### [OBJECTIVES]
a - According to the 76ers passage, why did the team trade for Jimmy Butler?
b - Reproduce the 76ers passage between "Mark Lennihan/AP Photo" and "on the roster.", inclusive.

### [SOURCE EXTRACT]
┄┄┄┄┄┄┄┄┄┄┄┄┄┄┄┄┄┄┄┄
Mark Lennihan/AP Photo

There is no immediate fix to a problem which has now dragged on for over a year, and Fultz’s continued shooting woes have led some to question his mental fortitude. The 76ers are also reportedly tired of the circus, and are considering dealing him at a time where his value is at an all time low–the ultimate evidence of their impatience. The team clearly wants to win championships now, and their greed for jewelry led them to make a trade for 29-year-old All-Star Jimmy Butler on Nov. 12, and in return shipped Dario Saric and Robert Covington–who are both under 25 and were two of their best shooters– to Minnesota. The 76ers bet on talent instead of fit, choosing to satiate their title aspirations now instead of waiting. For now, it’s working, as the team has won six of their past eight games with Butler on the roster.

The problem with their win-now mindset, however, is that even with the addition of Butler, they are still light years behind the Golden State Warriors, and perhaps still too, lagging behind in-conference rivals the Boston Celtics and Toronto Raptors.

Their triple-headed core of Ben Simmons, Joel Embiid and now Jimmy Butler is promising, but any basketball fan knows that Steph Curry, Klay Thompson, Kevin Durant, Draymond Green and Demarcus Cousins is still better. Much better.
┄┄┄┄┄┄┄┄┄┄┄┄┄┄┄┄┄┄┄┄
Collection entries:
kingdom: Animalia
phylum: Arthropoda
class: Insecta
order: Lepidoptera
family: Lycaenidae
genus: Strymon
┄┄┄┄┄┄┄┄┄┄┄┄┄┄┄┄┄┄┄┄
### [FINAL ANSWERS]
a - The team wants to win championships now rather than wait, and that hunger for titles led it to trade for Butler. In doing so it bet on talent over fit.

b -
Mark Lennihan/AP Photo

There is no immediate fix to a problem which has now dragged on for over a year, and Fultz’s continued shooting woes have led some to question his mental fortitude. The 76ers are also reportedly tired of the circus, and are considering dealing him at a time where his value is at an all time low–the ultimate evidence of their impatience. The team clearly wants to win championships now, and their greed for jewelry led them to make a trade for 29-year-old All-Star Jimmy Butler on Nov. 12, and in return shipped Dario Saric and Robert Covington–who are both under 25 and were two of their best shooters– to Minnesota. The 76ers bet on talent instead of fit, choosing to satiate their title aspirations now instead of waiting. For now, it’s working, as the team has won six of their past eight games with Butler on the roster.